Travail demandé —
**1)** Relevez tous les noms de personnes cités dans la présentation de l'album.
**2)** Répondez à ces questions sur la présentation de l'album :
(a) Quel est l'éditeur de l'album ?
(b) Combien de temps après les faits l'album traite-t-il de l'implication de la France ?
(c) Quelle fonction est attribuée à Hippolyte ?

À lire : La fantaisie des dieux, Rwanda 1994, Hippolyte et Patrick de Saint-Exupéry

La fantaisie des dieux, Rwanda 1994, Hippolyte et Patrick de Saint-Exupéry

Catégorie : Histoire Éditeur : Les Arènes ISBN : 9782352043201 Posté le par Liesel

La fantaisie des dieux, Rwanda 1994, Hippolyte et Patrick de Saint-Exupéry


Bleu azur et vert tendre, ces tons pastels des planches, comme l’illustration tranquille de la couverture, tranchent avec la rudesse, dans tous les sens du terme, du propos de cet album. Une bande dessinée pour traiter de l’implication de la France dans le génocide des Tutsis du Rwanda vingt ans après les faits, c’est la démarche originale réalisée ici par Patrick de Saint-Exupéry associé à l’illustrateur Hippolyte.

(Éléments conservés d'une collection)
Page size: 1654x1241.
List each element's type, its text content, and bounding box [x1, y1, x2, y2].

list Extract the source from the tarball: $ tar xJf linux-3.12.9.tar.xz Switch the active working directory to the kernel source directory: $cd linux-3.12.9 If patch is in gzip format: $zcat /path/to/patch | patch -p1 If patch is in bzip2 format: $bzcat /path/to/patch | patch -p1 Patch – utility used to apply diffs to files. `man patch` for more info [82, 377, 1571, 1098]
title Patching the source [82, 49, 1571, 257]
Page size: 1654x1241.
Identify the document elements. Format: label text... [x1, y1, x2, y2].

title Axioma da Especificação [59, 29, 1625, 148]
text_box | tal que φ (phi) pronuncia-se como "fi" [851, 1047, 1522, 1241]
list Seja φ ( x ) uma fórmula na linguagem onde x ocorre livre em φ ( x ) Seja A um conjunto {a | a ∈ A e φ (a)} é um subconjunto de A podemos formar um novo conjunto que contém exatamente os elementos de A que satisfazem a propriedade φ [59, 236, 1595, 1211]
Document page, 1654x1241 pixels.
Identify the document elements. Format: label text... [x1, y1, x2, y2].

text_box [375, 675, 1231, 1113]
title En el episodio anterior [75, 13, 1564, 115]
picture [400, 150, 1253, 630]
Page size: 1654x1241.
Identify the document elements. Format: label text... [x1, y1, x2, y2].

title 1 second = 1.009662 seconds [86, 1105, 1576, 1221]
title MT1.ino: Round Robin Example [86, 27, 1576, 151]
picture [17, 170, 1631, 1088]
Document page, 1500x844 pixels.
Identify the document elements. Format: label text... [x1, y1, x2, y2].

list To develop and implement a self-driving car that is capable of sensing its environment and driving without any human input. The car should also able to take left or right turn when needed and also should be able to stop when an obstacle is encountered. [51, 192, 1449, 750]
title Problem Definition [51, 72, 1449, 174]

Réponses —
**1)** Hippolyte, Patrick de Saint-Exupéry, Liesel

**2)**
(a) Les Arènes
(b) Vingt ans
(c) Illustrateur